# Your assignment:
Report each line of the data below in which "источник" appears.
|---|
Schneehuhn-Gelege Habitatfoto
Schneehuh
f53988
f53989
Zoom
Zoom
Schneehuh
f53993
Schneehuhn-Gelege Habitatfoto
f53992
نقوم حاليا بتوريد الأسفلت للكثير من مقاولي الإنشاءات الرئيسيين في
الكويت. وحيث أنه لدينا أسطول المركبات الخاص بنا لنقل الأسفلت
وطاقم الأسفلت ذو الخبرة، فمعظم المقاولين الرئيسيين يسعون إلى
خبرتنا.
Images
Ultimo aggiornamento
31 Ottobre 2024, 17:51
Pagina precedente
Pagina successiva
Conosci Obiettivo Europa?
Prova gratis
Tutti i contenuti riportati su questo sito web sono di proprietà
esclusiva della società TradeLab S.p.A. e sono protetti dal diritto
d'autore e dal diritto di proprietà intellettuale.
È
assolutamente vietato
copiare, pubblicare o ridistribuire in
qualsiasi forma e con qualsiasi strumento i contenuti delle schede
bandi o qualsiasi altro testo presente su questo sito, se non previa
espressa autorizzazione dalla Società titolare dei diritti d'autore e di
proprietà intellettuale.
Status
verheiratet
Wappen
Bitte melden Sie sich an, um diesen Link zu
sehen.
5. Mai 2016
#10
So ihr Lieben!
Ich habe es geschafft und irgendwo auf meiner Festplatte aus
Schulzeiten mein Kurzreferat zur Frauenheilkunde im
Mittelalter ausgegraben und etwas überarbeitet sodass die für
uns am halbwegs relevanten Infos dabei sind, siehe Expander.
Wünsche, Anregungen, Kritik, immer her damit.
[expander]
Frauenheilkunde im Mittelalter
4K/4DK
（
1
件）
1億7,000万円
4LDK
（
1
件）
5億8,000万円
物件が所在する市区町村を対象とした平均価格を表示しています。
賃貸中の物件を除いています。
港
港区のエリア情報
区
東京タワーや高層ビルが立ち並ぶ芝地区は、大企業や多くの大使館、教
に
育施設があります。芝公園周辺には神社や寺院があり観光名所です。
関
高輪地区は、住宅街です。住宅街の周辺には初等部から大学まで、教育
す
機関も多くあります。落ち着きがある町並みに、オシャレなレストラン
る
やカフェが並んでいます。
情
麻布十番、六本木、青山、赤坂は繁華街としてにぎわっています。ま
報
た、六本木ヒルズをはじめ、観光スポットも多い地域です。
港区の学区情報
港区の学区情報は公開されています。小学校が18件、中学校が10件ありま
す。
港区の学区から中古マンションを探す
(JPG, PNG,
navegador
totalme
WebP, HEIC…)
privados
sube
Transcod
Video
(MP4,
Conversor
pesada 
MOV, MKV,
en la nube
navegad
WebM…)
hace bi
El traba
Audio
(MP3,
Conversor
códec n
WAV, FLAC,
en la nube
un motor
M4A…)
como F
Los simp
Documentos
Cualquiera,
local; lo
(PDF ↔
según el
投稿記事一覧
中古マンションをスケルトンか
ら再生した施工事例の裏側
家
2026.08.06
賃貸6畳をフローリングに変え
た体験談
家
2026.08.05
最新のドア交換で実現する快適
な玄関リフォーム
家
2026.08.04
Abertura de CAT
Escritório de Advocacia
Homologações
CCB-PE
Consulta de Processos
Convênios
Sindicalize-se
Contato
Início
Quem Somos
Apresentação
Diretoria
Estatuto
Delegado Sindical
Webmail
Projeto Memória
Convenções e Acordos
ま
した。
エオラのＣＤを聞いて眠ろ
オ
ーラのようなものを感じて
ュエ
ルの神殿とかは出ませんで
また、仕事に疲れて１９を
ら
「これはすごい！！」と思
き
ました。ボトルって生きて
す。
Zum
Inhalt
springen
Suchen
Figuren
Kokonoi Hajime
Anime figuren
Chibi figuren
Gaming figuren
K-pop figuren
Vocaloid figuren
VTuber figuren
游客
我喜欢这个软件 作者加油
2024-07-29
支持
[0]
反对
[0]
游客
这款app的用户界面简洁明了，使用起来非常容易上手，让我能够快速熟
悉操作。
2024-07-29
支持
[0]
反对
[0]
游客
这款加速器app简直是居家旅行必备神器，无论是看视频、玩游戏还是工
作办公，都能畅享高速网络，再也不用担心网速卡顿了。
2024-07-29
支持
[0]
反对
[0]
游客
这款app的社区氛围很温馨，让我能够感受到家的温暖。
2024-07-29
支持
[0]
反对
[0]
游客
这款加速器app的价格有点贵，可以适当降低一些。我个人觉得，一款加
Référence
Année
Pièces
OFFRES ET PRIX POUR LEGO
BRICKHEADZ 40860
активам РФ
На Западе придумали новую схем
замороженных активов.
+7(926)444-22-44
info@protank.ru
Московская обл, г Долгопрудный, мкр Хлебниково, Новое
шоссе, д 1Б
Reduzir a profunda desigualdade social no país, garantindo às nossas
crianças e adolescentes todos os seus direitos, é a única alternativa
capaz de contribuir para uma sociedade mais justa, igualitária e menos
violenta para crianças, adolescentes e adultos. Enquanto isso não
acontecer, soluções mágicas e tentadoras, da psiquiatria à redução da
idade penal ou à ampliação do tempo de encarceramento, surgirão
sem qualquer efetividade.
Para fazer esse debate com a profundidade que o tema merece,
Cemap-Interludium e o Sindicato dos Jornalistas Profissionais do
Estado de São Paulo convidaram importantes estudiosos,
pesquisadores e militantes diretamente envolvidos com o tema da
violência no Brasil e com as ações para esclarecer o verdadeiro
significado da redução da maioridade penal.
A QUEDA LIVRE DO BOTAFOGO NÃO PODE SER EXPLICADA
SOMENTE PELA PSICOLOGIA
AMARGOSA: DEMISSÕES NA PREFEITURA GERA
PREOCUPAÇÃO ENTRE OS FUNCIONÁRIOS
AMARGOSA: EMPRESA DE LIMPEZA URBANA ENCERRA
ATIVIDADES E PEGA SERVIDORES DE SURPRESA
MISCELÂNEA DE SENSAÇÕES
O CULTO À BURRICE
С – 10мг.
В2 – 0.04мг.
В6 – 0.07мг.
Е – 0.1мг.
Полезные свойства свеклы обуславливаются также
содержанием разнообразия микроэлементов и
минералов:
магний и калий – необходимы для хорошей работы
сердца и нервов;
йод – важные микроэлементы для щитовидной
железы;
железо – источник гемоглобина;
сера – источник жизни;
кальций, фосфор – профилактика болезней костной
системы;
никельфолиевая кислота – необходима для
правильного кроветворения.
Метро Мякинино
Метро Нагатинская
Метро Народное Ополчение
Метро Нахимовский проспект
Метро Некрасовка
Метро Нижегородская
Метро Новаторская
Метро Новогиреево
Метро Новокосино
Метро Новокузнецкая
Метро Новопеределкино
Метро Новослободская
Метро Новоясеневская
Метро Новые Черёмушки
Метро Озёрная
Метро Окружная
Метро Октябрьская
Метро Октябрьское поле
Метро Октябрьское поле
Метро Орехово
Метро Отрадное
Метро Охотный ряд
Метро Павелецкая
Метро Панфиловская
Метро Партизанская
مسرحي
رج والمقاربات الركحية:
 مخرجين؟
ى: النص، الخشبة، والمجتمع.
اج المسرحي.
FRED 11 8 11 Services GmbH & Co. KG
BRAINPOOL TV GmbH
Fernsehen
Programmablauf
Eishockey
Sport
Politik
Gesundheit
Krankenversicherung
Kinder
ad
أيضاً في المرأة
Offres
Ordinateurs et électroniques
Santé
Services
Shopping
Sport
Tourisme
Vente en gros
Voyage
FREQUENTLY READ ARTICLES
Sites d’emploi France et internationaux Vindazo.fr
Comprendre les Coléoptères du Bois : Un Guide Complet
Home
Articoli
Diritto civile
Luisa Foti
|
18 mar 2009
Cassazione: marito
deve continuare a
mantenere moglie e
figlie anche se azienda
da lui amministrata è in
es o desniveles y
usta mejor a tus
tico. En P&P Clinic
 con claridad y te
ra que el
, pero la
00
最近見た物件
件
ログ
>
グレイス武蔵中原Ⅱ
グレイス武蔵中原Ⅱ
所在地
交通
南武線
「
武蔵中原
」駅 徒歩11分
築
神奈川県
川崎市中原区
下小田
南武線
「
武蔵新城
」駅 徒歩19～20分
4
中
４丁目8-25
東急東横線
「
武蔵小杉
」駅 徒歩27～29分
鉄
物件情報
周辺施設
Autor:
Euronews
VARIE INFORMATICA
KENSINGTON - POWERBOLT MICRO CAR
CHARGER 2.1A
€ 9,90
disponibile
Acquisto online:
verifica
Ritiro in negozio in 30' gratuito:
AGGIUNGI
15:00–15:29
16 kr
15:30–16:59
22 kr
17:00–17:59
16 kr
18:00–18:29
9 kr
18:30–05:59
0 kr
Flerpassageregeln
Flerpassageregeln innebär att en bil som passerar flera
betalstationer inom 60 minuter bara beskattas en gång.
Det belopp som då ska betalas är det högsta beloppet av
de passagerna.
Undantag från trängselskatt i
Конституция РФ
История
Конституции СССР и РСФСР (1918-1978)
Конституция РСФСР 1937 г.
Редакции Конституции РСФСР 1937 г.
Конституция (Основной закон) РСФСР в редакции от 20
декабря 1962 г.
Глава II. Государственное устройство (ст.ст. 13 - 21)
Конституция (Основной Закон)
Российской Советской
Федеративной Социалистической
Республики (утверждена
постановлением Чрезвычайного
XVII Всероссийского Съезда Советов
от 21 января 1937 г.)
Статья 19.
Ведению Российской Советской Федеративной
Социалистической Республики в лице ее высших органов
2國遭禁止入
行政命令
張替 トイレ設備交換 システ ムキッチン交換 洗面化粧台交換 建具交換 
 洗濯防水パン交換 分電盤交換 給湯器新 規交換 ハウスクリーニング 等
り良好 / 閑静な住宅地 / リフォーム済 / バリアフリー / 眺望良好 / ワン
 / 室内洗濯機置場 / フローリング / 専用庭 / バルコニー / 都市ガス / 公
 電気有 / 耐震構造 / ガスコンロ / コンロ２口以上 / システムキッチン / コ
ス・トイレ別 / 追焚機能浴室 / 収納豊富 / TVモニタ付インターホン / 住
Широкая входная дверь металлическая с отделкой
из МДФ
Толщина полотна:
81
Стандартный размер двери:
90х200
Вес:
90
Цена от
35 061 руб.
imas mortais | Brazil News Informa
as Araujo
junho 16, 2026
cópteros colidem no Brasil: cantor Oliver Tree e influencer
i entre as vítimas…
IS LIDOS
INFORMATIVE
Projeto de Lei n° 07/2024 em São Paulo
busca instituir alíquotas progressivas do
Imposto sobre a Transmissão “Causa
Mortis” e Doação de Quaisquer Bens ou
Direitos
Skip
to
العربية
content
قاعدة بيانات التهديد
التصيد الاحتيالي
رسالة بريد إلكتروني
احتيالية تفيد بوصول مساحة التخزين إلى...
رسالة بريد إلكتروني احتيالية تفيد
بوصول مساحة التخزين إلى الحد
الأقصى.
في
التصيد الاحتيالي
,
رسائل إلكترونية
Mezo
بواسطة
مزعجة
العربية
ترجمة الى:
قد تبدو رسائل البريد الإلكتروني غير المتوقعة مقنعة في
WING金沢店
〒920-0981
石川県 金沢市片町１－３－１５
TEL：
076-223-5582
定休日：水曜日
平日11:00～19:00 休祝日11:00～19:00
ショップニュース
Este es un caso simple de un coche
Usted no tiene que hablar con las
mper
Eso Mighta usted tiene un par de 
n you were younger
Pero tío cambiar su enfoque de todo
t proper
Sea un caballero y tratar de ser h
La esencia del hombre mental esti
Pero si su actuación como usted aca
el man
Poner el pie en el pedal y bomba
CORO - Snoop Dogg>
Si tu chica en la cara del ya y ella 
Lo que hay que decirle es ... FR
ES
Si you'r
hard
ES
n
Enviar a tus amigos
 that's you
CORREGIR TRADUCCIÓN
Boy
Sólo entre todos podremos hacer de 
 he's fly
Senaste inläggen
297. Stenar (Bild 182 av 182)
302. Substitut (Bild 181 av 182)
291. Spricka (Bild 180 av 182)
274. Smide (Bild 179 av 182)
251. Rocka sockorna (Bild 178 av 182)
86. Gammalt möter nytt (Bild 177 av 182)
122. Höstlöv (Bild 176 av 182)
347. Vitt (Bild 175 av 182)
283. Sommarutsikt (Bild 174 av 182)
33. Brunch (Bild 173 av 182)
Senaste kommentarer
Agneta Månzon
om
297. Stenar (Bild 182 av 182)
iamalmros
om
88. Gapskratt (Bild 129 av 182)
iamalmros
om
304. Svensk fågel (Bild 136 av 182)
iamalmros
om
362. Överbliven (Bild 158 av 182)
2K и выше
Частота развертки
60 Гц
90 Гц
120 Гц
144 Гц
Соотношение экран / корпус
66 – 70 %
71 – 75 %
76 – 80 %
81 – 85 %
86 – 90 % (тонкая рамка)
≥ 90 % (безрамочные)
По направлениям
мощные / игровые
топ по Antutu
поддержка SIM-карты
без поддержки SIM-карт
|---|
# Reply to the task:
железо – источник гемоглобина;
сера – источник жизни;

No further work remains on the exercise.